Your instructions =>
Please reproduce the ranch morning story below in full, word for word.

Text for analysis =>

[Start of Attachment]

Thursday, October 7, 2010

Rank

     You arrive at the ranch early.  The sun's light is just beginning to outline the tops of the foothills and the periwinkle hews of dawn are spending their last moments in the barnyard.  As you cross the yard to the saddle house an excited rooster preemptively announces the hour and chickens scurry and flutter out of the way of your sleepy boots scuffing the dirt.    Reaching the small but well made building that serves as a tack room you hear a faint stirring and a door creak on its hinge as one of the hands leaves the bunkhouse.  You glance over as he lights a cigarette and you see him recognize your truck.  He considers for a moment and then follows your path to the tack room and nods when he sees you before heading into the main house for his breakfast.
     Entering the saddle house you look at the tools of your trade.  Saddles, bitted bridles, hackamores, ropes, spurs, girths, chaps, tie downs, reins and in short leather, hang in an organized chaos from hooks and nails and saddle racks around the room.  It smells like leather, saddle soap and dirt and horse and it smells like home.  Different saddles have different functions.  There are some beautiful saddles in this room, saddles you could ride in for days.  Today you walk to one of the back corners and grab a dusty and scuffed up saddle with a deep seat and a high pommel.  There are guards on the front of the stirrups so your feet don't get caught.  There's no need for fancy silver conchos or straps for tying rope or bedrolls because this is a busting saddle.
     Dragging the saddle behind you, you step back into the yard where the sun is now working quickly to warm the ground.  Hands are moving about the yard and several brush past you to grab saddles.  Its a short distance to the tall fenced round pen and you sling your saddle across one of the knobby poles before walking to the corral.  
    There's excited movement as you approach and a particularly nervous buckskin moves into a group of horses, trying to put more space between yourself and him.  Ears flick towards you, nostrils flare and one brave little bay turns her head towards you and blows.  
Pushing your hat back on your head you're joined by the foreman.  He pulls out a cigarette and you watch the herd as he strikes his match.  At the snap and flash several horses jump, others look and a few can't be bothered.

[End of Attachment]

[Stored dataset items]
[Start of Attachment]

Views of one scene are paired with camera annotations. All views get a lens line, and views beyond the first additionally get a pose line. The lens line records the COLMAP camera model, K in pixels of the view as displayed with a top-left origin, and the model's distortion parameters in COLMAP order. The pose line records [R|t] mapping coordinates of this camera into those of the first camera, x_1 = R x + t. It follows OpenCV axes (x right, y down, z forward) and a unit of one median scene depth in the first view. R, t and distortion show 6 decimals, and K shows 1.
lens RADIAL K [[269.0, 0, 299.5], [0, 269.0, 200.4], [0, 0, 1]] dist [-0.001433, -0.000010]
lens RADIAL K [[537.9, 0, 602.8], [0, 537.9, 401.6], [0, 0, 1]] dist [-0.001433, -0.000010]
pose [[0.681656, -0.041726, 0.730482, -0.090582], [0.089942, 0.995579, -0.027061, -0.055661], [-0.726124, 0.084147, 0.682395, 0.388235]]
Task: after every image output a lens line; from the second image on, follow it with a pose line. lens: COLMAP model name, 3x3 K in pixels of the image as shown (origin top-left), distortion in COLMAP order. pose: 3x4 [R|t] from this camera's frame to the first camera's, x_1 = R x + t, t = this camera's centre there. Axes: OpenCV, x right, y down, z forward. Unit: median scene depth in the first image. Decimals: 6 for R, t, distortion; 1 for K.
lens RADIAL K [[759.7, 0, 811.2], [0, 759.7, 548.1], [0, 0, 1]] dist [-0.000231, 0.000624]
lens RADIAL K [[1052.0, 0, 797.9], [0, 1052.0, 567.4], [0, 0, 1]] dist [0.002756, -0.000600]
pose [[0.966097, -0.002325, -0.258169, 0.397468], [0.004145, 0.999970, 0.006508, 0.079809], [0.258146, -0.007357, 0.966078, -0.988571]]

[End of Attachment]

Response to this task =>
Thursday, October 7, 2010

Rank

     You arrive at the ranch early.  The sun's light is just beginning to outline the tops of the foothills and the periwinkle hews of dawn are spending their last moments in the barnyard.  As you cross the yard to the saddle house an excited rooster preemptively announces the hour and chickens scurry and flutter out of the way of your sleepy boots scuffing the dirt.    Reaching the small but well made building that serves as a tack room you hear a faint stirring and a door creak on its hinge as one of the hands leaves the bunkhouse.  You glance over as he lights a cigarette and you see him recognize your truck.  He considers for a moment and then follows your path to the tack room and nods when he sees you before heading into the main house for his breakfast.
     Entering the saddle house you look at the tools of your trade.  Saddles, bitted bridles, hackamores, ropes, spurs, girths, chaps, tie downs, reins and in short leather, hang in an organized chaos from hooks and nails and saddle racks around the room.  It smells like leather, saddle soap and dirt and horse and it smells like home.  Different saddles have different functions.  There are some beautiful saddles in this room, saddles you could ride in for days.  Today you walk to one of the back corners and grab a dusty and scuffed up saddle with a deep seat and a high pommel.  There are guards on the front of the stirrups so your feet don't get caught.  There's no need for fancy silver conchos or straps for tying rope or bedrolls because this is a busting saddle.
     Dragging the saddle behind you, you step back into the yard where the sun is now working quickly to warm the ground.  Hands are moving about the yard and several brush past you to grab saddles.  Its a short distance to the tall fenced round pen and you sling your saddle across one of the knobby poles before walking to the corral.  
    There's excited movement as you approach and a particularly nervous buckskin moves into a group of horses, trying to put more space between yourself and him.  Ears flick towards you, nostrils flare and one brave little bay turns her head towards you and blows.  
Pushing your hat back on your head you're joined by the foreman.  He pulls out a cigarette and you watch the herd as he strikes his match.  At the snap and flash several horses jump, others look and a few can't be bothered.